The 2022 round of increases also extended to Apple TV+ and the broader Apple One bundle at the time and was applied globally. Apple's other subscription products have seen more recent, separate adjustments as well. The company raised prices for Apple TV, Apple Arcade and Apple News+ in October 2023, along with their corresponding tiers within Apple One. Apple TV then saw an additional standalone price increase in August 2025, though that change did not extend to Apple One bundle pricing at the time.
Even with the new increase, Apple Music remains priced below its primary competitor. Spotify raised the price of its Premium Individual plan earlier in 2026, moving from $11.99 to $12.99 per month in the United States and other markets, meaning Apple Music's new $11.99 rate still undercuts Spotify by a dollar even after Friday's adjustment. Apple has previously poked fun at Spotify's pricing moves on social media, according to 9to5Mac, adding a note of rivalry to the two companies' parallel price increases this year.
Friday's Apple Music price hike arrives just weeks after Apple raised prices across a broader swath of its hardware lineup, including Macs, iPads and other devices, a move the company attributed at the time to a sharp, unprecedented increase in memory chip component costs tied to surging global demand for AI infrastructure.

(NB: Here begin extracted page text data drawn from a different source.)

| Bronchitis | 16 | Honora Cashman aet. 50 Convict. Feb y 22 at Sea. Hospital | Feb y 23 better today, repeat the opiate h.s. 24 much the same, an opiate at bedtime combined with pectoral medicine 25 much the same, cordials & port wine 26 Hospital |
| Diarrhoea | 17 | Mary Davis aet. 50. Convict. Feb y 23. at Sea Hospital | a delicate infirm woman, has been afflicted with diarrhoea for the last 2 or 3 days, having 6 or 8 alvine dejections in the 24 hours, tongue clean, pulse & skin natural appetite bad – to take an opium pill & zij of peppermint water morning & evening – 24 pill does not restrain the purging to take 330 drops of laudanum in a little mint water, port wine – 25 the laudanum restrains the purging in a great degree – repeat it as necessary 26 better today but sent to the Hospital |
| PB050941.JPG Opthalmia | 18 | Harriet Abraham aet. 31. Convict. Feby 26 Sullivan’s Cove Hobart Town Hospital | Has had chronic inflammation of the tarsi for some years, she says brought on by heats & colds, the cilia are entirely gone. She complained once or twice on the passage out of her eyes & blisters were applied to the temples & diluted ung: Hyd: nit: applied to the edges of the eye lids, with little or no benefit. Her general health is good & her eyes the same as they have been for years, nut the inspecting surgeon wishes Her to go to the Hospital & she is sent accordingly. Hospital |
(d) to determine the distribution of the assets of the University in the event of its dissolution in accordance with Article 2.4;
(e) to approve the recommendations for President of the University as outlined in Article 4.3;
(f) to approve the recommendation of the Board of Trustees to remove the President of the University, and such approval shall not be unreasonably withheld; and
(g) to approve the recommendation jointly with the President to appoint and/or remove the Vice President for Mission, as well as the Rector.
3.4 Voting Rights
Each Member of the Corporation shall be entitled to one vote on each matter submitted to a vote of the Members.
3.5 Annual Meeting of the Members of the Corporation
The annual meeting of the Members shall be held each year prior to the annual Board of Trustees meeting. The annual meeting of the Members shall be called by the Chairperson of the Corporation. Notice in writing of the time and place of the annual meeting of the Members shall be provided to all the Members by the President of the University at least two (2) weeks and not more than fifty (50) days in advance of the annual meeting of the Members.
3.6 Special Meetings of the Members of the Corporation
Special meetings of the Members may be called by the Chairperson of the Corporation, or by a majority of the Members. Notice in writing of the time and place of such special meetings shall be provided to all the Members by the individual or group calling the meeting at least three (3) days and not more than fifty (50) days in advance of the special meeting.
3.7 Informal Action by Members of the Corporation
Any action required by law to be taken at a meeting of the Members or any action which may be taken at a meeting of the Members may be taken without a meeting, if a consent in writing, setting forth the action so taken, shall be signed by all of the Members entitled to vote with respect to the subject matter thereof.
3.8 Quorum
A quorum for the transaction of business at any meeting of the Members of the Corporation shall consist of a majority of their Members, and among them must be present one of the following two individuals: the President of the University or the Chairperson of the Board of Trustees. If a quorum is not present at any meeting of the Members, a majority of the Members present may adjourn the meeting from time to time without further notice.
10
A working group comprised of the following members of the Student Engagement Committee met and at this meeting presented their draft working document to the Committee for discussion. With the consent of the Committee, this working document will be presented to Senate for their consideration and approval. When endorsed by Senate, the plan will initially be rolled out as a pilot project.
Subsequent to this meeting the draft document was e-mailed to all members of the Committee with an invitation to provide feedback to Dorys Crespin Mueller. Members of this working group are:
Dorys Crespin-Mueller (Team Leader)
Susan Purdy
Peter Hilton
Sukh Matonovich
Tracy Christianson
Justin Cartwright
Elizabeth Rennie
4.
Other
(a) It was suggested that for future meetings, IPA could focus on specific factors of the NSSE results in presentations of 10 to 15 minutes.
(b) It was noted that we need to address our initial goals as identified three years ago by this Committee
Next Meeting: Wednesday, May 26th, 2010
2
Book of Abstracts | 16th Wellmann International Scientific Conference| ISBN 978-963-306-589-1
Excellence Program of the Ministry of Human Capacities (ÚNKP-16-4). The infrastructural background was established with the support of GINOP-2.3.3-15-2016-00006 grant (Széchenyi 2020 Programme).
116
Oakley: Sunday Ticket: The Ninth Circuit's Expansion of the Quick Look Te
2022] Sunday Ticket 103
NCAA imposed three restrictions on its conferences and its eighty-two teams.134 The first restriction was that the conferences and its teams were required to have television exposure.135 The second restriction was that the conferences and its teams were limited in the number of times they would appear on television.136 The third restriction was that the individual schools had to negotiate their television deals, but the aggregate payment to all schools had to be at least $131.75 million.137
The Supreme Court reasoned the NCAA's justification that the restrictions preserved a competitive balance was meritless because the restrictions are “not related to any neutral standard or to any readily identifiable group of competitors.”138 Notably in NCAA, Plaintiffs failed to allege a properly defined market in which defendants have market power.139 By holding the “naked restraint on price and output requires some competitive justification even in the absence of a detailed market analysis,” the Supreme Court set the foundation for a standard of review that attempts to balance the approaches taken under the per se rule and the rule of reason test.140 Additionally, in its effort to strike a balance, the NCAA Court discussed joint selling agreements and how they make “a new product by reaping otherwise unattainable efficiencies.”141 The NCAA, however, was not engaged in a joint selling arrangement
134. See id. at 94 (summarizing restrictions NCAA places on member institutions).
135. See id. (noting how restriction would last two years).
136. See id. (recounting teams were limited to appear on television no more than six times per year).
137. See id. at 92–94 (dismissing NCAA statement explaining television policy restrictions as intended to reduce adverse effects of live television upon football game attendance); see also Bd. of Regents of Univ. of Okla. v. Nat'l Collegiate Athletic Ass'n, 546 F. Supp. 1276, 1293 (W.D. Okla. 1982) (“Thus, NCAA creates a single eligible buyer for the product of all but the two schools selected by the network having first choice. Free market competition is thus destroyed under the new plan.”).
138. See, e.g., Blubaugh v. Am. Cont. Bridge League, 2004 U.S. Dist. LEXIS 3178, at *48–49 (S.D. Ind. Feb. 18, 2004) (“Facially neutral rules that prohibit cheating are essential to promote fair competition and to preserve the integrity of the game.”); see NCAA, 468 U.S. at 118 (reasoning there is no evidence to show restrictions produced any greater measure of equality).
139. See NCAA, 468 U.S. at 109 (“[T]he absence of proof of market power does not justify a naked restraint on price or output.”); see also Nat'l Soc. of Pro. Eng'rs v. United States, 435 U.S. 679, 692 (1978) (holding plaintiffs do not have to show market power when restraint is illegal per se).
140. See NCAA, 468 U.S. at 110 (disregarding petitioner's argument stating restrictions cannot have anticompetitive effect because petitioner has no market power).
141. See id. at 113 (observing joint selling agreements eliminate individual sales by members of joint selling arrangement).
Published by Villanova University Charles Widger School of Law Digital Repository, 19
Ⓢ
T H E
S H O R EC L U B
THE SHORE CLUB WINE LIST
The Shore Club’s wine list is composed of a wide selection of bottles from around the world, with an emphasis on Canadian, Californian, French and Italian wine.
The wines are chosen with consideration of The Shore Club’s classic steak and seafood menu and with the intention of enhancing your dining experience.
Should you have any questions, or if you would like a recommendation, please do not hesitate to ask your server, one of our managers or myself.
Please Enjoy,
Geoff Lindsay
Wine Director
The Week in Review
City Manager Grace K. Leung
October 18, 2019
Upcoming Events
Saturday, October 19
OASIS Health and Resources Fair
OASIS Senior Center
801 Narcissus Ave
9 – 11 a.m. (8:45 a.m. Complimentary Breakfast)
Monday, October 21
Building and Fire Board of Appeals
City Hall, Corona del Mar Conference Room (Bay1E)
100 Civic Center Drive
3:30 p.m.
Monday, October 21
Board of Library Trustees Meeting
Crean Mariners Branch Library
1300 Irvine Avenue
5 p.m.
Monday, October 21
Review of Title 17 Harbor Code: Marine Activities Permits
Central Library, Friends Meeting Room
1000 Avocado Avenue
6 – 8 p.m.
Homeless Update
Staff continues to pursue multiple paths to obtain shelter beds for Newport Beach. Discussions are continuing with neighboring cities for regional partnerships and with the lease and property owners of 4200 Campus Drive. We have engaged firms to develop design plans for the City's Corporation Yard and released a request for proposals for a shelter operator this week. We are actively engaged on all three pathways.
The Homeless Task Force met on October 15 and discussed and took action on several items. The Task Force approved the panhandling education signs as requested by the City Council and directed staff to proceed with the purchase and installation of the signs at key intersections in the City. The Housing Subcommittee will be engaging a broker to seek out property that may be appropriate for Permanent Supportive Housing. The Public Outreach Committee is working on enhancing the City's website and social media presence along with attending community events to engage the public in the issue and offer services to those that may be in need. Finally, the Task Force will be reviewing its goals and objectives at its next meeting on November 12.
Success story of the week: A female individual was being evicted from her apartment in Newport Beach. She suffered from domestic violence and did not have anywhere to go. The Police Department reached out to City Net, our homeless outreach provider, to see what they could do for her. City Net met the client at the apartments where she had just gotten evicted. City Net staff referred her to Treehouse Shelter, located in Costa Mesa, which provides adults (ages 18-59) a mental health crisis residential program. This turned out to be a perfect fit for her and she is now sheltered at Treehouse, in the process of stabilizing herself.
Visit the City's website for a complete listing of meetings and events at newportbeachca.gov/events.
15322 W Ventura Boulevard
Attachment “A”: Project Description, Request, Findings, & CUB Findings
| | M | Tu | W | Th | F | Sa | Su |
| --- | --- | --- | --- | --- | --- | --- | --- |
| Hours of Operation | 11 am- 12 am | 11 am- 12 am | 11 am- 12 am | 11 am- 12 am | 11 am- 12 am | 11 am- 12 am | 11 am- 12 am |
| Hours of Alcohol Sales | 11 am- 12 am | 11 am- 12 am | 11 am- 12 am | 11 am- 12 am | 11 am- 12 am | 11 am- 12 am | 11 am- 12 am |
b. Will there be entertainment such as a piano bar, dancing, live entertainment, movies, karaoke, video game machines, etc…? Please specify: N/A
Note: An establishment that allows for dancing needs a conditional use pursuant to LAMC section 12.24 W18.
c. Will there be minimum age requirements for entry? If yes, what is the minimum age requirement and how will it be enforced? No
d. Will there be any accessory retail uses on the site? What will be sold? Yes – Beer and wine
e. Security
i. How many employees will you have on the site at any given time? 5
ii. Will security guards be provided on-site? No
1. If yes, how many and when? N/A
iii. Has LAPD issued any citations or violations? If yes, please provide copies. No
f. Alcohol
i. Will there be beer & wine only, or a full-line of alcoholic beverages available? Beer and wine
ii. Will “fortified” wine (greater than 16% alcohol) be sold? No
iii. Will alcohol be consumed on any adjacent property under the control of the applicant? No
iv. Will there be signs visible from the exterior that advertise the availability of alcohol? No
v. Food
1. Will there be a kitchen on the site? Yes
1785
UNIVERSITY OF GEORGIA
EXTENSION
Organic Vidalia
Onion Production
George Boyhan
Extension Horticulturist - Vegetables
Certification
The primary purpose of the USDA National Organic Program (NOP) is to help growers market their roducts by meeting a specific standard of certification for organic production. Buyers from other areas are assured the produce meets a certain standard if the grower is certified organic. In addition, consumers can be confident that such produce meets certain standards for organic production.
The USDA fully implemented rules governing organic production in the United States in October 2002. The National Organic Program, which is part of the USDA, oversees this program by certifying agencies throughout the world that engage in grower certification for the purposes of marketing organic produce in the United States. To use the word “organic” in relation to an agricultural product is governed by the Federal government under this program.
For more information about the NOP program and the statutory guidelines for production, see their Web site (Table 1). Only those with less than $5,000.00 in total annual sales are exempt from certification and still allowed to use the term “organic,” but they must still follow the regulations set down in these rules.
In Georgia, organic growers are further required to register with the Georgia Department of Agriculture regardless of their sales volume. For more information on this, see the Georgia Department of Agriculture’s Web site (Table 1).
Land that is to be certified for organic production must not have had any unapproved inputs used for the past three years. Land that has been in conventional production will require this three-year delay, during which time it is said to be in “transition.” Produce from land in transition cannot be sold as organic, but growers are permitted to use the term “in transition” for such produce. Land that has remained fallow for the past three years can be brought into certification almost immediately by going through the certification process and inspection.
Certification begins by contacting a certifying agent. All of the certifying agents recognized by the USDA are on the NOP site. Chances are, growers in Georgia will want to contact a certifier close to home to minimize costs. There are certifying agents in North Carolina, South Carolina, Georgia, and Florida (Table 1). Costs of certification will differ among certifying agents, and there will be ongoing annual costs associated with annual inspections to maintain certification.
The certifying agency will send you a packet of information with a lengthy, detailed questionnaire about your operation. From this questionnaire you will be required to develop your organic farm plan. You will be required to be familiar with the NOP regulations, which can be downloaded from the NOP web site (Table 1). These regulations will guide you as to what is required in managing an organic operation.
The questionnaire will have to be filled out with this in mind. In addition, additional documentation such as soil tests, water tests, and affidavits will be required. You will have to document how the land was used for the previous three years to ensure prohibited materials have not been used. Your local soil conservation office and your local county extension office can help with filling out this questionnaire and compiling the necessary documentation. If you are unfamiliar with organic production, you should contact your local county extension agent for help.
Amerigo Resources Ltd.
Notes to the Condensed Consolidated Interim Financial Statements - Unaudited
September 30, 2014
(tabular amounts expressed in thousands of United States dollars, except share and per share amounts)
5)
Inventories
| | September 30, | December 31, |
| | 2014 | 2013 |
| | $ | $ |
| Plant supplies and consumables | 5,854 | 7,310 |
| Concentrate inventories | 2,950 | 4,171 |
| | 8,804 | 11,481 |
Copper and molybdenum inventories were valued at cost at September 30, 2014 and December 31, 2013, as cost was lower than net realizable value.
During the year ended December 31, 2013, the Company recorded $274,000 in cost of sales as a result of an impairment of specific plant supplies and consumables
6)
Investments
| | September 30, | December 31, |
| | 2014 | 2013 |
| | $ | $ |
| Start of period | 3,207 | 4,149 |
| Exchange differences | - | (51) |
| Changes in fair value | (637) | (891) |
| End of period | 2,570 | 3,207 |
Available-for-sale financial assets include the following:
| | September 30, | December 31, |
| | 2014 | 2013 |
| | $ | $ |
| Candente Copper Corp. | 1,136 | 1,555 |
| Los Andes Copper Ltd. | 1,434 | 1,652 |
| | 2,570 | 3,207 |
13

Macworld noted that the Apple Music increase represents yet another product line where Apple has passed rising costs on to consumers in relatively quick succession this summer, with the streaming price adjustment following closely on the heels of the hardware pricing changes.
The increase touches a substantial base of paying customers. Apple's Services division, which includes Apple Music alongside the App Store, iCloud, Apple TV+ and other subscription offerings, generated nearly $31 billion in revenue during the company's most recent quarter, according to Macworld's reporting, underscoring how significant even incremental subscription price increases can be to Apple's overall financial performance given the scale of its combined services business.
Industry observers have suggested Apple's pricing shift could signal further changes ahead for the broader streaming landscape. Digital Music News noted that Apple has shown earlier signs of potentially introducing new subscription tiers for Apple Music, while Spotify has continued pursuing its own AI-focused "Super Premium" ambitions, suggesting both companies may be positioning for additional structural changes to their subscription offerings beyond simple across-the-board price increases.
For consumers, Friday's change means a modest but real increase in monthly costs, with the standard Individual plan rising by roughly 9% and the Family plan increasing by nearly 18%. Apple has framed the adjustment as a direct response to licensing pressures within the music industry rather than a broader strategic repricing, consistent with the reasoning it gave for its only prior increase in 2022. Whether additional increases follow in the coming years remains unclear, though the roughly four-year gap between Apple Music's two price hikes to date suggests the company may continue to revisit its streaming pricing periodically as licensing costs and competitive dynamics within the music streaming industry continue to evolve.